Le message du documentaire est clair. Il faut que les Africains comprennent que leur pouvoir est souvent « entre leurs mains et sous leurs pieds ». La cause nécessite d’être incarnée et c’est ce que souligne Monique Barbut, secrétaire générale à l’ONU : « Aujourd’hui la grande muraille verte c’est plus un sujet de fonctionnaires internationaux qu’un mouvement populaire. (…) notre espoir est que des gens comme vous embrassiez cette idée », adresse-t-elle à Inna Modja.  L’esprit du projet a été porté un temps par le leader panafricain Thomas Sankara, visionnaire notamment pour la lutte contre la désertification.  Le documentaire s’inscrit lui dans  un « artivisme ». La musique sert un combat. « La musique est le meilleur moyen de faire passer un message, du plus dur au plus doux », déclare le rappeur sénégalais Didier Awadi.

Le projet de La Grande Muraille Verte est souvent décrit comme une ceinture verte s’étirant à travers l’Afrique, de Dakar jusqu’à Djibouti.
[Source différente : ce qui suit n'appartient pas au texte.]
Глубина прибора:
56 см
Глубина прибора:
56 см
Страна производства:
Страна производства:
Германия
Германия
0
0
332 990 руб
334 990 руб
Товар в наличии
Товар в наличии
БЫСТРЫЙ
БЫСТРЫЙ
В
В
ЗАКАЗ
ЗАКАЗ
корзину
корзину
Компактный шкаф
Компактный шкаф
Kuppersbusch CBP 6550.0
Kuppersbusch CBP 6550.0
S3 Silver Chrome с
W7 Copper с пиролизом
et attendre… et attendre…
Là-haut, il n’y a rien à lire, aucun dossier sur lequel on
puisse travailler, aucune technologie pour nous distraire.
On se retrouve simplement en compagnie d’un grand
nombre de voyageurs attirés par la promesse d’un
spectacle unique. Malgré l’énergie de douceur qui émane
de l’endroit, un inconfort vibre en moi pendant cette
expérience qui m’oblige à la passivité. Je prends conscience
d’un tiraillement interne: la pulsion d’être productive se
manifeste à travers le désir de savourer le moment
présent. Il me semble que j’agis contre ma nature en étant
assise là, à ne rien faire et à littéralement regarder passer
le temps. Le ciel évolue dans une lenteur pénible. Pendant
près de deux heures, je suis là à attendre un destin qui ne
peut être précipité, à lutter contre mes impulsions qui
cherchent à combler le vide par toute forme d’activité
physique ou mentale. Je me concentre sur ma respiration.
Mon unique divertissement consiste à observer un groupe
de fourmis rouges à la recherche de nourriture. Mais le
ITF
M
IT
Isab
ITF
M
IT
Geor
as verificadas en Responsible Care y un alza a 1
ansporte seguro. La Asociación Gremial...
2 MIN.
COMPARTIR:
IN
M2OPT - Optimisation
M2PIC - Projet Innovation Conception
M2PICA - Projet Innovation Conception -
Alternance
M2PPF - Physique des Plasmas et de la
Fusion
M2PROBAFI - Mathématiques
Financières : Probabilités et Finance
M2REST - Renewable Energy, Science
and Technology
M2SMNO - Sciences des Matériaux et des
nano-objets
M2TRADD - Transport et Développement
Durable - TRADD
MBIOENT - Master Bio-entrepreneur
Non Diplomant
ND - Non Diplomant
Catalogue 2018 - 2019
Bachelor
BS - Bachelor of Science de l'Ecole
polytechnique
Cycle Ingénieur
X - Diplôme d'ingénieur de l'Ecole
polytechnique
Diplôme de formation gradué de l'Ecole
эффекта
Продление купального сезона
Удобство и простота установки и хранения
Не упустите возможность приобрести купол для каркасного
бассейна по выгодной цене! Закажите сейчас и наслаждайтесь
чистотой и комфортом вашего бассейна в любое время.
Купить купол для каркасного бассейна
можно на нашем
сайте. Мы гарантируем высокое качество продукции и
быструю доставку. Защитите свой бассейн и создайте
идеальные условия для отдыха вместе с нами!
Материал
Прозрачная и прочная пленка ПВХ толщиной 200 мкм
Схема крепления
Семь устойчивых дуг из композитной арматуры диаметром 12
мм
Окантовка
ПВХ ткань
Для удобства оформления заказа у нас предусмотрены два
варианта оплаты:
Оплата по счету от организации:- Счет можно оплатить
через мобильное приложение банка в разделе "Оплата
Mais en réalité c’est beaucoup plus. C’est un mouvement centré sur l’humain. Il a pour but de restaurer la santé de l’écosystème et les ressources naturelles du Sahel, afin de construire la résistance de la communauté vivant dans la région face à la sécheresse, d’améliorer la sécurité alimentaire et leur donner les moyens de créer de nouveaux flux viables de revenus. L’origine du projet remonte aux années 70, lorsque le Sahel a été touché par des périodes successives de sécheresse et que de vastes étendues de terres fertiles ont commencé à dangereusement se dégrader. Les principales raisons de ces dégradations sont les effets combinés de la mauvaise gestion des terres, du surpâturage, de la croissance démographique et de la nouvelle menace du changement climatique.
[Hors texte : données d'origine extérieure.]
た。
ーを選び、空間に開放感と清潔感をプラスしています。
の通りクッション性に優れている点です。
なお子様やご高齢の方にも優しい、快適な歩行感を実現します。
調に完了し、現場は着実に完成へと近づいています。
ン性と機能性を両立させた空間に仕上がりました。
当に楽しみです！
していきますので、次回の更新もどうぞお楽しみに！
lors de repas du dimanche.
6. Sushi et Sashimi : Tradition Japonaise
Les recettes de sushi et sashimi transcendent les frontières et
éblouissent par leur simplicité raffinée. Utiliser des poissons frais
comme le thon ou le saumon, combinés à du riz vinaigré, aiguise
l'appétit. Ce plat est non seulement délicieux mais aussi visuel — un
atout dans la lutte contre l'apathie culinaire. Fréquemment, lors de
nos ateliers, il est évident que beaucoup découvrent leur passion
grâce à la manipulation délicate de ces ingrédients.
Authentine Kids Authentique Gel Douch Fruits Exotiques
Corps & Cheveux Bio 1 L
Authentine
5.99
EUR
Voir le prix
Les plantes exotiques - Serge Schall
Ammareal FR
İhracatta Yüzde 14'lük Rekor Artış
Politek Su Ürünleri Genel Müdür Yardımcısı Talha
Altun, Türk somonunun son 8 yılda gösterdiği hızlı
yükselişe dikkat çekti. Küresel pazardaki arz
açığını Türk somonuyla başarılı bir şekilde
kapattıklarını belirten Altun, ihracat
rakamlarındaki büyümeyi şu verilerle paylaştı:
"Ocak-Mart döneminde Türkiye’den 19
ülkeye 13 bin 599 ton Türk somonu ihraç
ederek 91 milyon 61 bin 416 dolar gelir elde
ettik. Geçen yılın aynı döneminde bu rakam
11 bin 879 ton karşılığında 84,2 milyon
« La forêt précède les hommes, le désert les suit »

La région du Sahel est un haut lieu politique. Presque 80% des sols de cette région se sont détériorés, 33 millions de personnes sont en situation de pénurie alimentaire et les températures devraient augmenter de 3 à 5 degrés d’ici 2050. L’enjeu majeur que l’humanité va devoir affronter durant ce siècle est déjà visible ici : manque de nourriture et d’eau, changements climatiques, sécheresse, immigration et terrorisme international. La population du Sahel est en première ligne concernant les conséquences du réchauffement climatique avec 80% de sa population qui y vit et survit grâce à l’agriculture. Si les individus ne peuvent plus travailler leur terre, cela entraînera des millions de migrations depuis cette région. « La forêt précède les hommes, le désert les suit » résume Pape Sarr, directeur technique de l’Agence nationale de la Grande Muraille Verte au Sénégal. Pour que le Sahel soit encore vivable, il faut donc le reboiser.

The Great Green Wall s’inscrit dans la dynamique d’une Afrique unie et tournée vers le futur permet au spectateur d’établir un lien entre les problématiques écologiques et géopolitiques africaines.  Et cela en s’identifiant aux enjeux écologiques du Sahel. L’aspect chiffré dont se revêtit souvent la géopolitique est alors secondaire, pour s’attacher aux individualités qu’Inna Modja rencontre sur sa route. Et nous spectateurs nous comme compagnons de route. L’œuvre s’écarte d’une vision humanitaire réductrice. Les plans rapprochés sur les populations valorisent les individus qui construisent et construiront l’Afrique de demain.